Records from a dataset
________________________
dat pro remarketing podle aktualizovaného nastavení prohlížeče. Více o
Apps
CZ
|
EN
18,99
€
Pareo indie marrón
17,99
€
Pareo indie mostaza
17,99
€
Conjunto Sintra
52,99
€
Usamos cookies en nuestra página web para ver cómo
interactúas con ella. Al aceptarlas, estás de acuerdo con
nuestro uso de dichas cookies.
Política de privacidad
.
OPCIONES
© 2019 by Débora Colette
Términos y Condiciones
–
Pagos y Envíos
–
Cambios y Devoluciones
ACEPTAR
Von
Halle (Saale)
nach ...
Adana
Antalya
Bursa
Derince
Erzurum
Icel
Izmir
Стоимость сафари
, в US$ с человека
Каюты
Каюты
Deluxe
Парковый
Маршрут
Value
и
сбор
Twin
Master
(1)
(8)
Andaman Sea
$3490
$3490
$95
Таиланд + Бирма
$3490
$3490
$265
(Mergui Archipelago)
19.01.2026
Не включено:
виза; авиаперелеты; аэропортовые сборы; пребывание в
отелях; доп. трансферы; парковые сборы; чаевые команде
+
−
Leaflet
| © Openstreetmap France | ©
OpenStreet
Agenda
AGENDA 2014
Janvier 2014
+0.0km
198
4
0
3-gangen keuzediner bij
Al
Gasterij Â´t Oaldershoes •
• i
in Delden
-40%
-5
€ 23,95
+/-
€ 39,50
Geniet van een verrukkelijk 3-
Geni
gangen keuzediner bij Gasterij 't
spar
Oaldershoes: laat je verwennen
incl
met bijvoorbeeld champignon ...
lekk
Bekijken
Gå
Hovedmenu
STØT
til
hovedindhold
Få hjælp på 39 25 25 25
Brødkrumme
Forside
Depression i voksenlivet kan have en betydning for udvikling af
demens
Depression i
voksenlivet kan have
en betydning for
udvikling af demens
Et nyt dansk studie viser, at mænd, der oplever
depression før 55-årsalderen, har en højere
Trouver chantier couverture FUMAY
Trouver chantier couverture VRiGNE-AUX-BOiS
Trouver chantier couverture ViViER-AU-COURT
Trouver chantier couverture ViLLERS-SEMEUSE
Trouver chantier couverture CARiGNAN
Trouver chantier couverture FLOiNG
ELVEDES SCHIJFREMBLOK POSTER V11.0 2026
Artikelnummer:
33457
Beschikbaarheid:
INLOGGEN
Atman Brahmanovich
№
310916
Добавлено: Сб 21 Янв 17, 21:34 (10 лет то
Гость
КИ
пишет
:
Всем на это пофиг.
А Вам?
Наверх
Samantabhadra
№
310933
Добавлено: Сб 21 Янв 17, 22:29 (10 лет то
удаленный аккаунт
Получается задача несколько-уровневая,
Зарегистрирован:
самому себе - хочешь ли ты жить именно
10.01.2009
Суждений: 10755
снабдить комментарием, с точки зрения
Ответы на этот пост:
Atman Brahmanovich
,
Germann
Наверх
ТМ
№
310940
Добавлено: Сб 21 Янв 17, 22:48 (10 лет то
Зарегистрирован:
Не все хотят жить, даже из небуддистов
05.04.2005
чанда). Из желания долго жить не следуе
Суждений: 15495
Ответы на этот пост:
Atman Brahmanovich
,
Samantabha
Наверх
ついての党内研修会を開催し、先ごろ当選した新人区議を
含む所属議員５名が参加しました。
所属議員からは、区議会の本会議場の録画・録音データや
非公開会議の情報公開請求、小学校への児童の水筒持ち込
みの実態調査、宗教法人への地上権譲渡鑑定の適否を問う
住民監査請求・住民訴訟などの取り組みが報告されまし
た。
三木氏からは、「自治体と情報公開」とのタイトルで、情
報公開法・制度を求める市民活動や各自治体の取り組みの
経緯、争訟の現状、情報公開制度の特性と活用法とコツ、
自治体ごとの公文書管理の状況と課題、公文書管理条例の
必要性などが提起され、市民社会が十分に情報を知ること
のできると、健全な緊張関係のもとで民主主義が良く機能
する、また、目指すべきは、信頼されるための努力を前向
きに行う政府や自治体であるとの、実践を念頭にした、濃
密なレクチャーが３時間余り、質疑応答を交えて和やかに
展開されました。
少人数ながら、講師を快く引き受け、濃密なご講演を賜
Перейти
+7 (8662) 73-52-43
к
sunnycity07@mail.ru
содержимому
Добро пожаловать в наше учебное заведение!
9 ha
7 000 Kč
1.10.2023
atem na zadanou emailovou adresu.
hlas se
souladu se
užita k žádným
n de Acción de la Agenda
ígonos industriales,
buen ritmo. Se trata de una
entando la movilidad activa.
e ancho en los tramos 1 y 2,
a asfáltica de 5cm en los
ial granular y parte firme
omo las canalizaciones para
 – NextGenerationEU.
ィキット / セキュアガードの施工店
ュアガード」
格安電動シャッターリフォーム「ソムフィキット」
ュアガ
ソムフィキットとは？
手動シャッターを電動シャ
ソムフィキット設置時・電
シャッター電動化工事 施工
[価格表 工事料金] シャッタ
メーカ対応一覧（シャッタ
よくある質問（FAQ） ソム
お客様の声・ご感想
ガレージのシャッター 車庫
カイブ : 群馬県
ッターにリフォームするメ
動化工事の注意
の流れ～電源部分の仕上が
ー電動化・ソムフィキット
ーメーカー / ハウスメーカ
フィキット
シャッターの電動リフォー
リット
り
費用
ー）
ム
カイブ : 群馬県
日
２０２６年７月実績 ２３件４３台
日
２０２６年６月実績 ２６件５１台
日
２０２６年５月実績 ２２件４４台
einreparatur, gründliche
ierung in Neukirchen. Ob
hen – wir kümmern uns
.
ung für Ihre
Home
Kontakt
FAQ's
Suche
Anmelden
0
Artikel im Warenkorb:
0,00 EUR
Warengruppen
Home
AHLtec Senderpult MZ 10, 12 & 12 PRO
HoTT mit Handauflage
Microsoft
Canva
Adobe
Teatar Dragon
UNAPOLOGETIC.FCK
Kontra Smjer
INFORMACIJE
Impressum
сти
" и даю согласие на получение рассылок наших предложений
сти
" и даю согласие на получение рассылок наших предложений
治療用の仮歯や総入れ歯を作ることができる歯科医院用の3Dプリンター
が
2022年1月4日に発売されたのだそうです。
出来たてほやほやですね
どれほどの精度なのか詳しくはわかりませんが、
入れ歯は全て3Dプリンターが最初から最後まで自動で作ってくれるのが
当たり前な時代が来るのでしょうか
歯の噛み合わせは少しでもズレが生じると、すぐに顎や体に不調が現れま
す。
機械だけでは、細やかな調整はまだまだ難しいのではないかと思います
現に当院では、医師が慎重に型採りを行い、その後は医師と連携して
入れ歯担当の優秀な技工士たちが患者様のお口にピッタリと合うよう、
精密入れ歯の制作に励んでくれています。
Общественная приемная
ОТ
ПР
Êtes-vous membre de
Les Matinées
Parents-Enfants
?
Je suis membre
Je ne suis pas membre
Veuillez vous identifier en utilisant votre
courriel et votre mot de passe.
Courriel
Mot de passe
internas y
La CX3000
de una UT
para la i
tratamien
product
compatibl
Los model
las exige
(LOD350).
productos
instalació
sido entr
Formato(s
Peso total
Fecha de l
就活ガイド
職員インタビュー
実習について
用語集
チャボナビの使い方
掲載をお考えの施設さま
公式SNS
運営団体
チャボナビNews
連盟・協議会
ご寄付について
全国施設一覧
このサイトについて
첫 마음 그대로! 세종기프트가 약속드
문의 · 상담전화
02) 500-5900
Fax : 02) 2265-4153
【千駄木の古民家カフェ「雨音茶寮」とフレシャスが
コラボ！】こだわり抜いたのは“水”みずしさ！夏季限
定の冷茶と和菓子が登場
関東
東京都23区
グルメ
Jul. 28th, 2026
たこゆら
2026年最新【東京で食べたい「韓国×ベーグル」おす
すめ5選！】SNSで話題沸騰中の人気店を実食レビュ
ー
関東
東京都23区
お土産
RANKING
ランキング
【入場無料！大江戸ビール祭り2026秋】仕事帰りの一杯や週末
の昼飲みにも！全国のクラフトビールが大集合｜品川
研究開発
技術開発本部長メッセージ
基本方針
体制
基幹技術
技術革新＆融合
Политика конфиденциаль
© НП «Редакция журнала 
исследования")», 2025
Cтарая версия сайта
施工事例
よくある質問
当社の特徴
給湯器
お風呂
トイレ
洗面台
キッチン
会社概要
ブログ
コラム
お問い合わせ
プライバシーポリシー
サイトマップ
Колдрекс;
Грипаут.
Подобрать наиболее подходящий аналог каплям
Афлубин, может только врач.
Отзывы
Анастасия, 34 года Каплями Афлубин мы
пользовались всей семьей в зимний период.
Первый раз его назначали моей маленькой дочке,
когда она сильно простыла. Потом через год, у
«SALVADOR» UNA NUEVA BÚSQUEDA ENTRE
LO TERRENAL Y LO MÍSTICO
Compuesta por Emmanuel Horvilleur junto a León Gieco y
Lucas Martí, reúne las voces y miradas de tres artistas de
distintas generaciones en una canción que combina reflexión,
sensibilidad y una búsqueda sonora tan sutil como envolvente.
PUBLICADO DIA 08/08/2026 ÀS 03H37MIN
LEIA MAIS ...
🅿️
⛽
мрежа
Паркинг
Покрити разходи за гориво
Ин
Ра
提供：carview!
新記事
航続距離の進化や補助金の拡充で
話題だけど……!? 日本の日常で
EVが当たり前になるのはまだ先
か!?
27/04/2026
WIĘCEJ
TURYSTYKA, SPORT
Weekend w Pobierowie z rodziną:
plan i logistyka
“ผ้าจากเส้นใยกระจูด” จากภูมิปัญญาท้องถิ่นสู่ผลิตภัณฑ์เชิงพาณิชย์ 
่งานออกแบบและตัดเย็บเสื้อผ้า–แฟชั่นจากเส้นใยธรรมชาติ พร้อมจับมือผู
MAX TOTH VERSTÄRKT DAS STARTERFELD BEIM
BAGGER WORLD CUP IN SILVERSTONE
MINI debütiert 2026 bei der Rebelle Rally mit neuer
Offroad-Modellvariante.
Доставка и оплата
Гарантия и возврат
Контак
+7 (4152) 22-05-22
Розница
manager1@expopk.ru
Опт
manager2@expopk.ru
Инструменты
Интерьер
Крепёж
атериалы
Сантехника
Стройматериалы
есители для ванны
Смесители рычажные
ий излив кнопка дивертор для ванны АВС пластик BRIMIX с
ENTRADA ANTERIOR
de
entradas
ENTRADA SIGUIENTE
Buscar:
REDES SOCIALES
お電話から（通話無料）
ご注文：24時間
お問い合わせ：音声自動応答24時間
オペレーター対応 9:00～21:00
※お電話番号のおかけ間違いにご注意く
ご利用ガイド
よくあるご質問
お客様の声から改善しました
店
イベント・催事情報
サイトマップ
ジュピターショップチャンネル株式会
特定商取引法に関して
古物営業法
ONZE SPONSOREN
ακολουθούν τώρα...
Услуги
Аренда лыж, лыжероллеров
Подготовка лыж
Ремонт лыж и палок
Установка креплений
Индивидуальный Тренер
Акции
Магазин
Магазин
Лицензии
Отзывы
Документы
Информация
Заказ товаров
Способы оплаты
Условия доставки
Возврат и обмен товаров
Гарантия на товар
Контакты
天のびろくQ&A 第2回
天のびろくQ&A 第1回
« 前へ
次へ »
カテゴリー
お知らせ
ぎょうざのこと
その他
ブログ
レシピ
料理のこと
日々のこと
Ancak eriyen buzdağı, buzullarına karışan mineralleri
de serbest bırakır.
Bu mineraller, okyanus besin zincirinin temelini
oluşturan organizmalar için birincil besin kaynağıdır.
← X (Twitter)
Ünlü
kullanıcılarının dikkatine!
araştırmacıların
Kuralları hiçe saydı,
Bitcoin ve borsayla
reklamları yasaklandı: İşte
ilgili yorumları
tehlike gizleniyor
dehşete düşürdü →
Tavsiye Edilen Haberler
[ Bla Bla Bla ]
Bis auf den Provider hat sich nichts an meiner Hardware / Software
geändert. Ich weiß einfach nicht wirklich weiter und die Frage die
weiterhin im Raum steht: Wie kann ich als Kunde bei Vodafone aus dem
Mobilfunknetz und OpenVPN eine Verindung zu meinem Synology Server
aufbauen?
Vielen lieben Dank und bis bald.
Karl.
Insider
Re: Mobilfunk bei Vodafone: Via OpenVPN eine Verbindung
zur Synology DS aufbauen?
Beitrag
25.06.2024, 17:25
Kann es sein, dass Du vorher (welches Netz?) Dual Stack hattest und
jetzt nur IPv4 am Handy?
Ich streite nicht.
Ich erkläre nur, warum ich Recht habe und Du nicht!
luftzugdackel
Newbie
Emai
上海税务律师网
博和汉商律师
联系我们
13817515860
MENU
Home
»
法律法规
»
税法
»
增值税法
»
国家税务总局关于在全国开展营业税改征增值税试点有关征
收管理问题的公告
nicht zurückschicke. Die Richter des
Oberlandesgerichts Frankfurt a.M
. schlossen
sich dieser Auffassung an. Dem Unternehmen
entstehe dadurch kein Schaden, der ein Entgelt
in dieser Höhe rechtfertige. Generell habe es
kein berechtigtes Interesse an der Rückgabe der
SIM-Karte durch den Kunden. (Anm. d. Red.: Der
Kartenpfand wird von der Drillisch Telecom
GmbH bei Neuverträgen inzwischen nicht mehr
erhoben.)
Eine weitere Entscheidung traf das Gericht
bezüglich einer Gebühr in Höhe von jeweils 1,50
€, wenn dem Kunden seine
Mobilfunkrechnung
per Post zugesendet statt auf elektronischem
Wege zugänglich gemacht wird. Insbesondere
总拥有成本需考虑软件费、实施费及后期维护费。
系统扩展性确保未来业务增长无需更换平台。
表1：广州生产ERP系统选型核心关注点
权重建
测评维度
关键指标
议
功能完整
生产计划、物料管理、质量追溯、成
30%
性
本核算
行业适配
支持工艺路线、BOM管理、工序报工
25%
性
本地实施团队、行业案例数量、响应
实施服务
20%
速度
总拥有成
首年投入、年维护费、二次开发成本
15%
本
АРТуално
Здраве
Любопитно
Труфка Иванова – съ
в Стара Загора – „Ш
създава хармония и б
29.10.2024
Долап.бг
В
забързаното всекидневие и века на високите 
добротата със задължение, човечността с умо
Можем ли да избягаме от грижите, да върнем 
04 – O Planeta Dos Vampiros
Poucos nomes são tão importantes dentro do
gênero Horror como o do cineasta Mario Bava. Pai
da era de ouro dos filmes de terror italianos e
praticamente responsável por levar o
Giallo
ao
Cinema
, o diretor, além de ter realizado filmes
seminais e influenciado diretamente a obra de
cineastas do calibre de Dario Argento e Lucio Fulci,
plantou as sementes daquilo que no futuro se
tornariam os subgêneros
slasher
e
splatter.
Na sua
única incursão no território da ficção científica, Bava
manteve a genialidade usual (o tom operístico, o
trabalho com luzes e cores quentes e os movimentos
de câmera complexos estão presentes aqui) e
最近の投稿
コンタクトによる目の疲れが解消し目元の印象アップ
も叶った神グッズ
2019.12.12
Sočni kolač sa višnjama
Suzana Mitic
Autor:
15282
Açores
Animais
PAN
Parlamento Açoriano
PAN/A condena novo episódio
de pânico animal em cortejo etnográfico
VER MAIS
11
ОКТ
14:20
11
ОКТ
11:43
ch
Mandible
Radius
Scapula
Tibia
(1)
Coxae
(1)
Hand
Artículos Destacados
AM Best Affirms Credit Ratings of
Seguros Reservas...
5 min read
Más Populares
________________________
» About this exercise: Write out the lines from the start of the records through the line with "Usamos cookies en", including that line.

» Exercise result:
dat pro remarketing podle aktualizovaného nastavení prohlížeče. Více o
Apps
CZ
|
EN
18,99
€
Pareo indie marrón
17,99
€
Pareo indie mostaza
17,99
€
Conjunto Sintra
52,99
€
Usamos cookies en nuestra página web para ver cómo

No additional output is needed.